В идеале, третья группа белков должна быть связана с тем самым отличием вашей бактерии, по которому вы подбирали контрольный протеом. Как оценить количество белков из каждой группы решайте сами. Это могут быть и соответствующие поисковые запросы к UniProtKB (тогда их обязательно надо указать в отчете), и анализ скачанных в пункте 1 записей с помощью команд bash или скрипта на python (в тогда нужно привести в отчете команды, или дать ссылку на скрипт, jupyter notebook нельзя, проверять мне неудобно). На основе полученных значений необходимо сделать выводы, и привести их в отчете. Пожалуйста, не забывайте и про техническую составляющую. Может ли каким-то образом на полученные значения повлиять источник информации? Первые две группы, на самом деле, выбраны не просто так. По моим представлениям, количество ферментов и количество трансмембранных белков могут по разному зависеть от качества аннотации протеомов. Но это во многом зависит от способа их оценки, который вы выберете. Здравые мысли буду поощрять баллами, неверные предположения буду штрафовать только в крайнем случае (когда очевидная глупость написана).

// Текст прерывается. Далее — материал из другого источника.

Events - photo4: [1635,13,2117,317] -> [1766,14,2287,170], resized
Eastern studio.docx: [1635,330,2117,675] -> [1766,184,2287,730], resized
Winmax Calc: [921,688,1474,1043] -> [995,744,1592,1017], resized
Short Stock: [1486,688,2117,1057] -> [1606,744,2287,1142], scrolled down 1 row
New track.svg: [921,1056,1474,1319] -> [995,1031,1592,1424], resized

В данном задании очень поможет более детальное изучение устройства записей UniProtKB, которое хорошо описано здесь.
Задание со звездочкой: по кодам ECO определить, каким образом получены белковые аннотации, по которым вы сравниваете протеомы. Полезна ли эта информация для выводов по сравнению?
3. Сравнение протеомов по ...
Придумайте сами!
Единственное требование – использование при сравнении файлов с протеомами из задания 1. Но необязательно ими ограничиваться. В подсказках напишу несколько примеров того, что можно сравнить. Можете использовать их если не хватит фантазии на что-нибудь свое. Оценивать буду и идею, и реализацию. Обязательно приведите в отчете команды, которые использовали, или скрипты, если дошло дело до их написания. Если у вас появилась идея, но нет представления, как её можно реализовать, спрашивайте. Либо подскажу, как можно это сделать, либо огорчу, что пока у вас не получится это реализовать. Сразу оговорюсь, не пытайтесь использовать сущности, про которые мы вам еще не рассказывали: выравнивания, деревья, сигналы и т.д. Потерпите до соответствующих блоков. Считаю, что вполне можно придумать что-то интересное, что легко проверить на уровне вашего знания bash/python, или с помощью самых базовых программ из пакеты EMBOSS.
Нужно придумать задание на сравнение разных способов поиска одних и тех же белков, например, ферментов. Чтобы было понятно, как сильно могут отличаться результаты, если плохо продумать запрос. Аналогично с grep по swiss.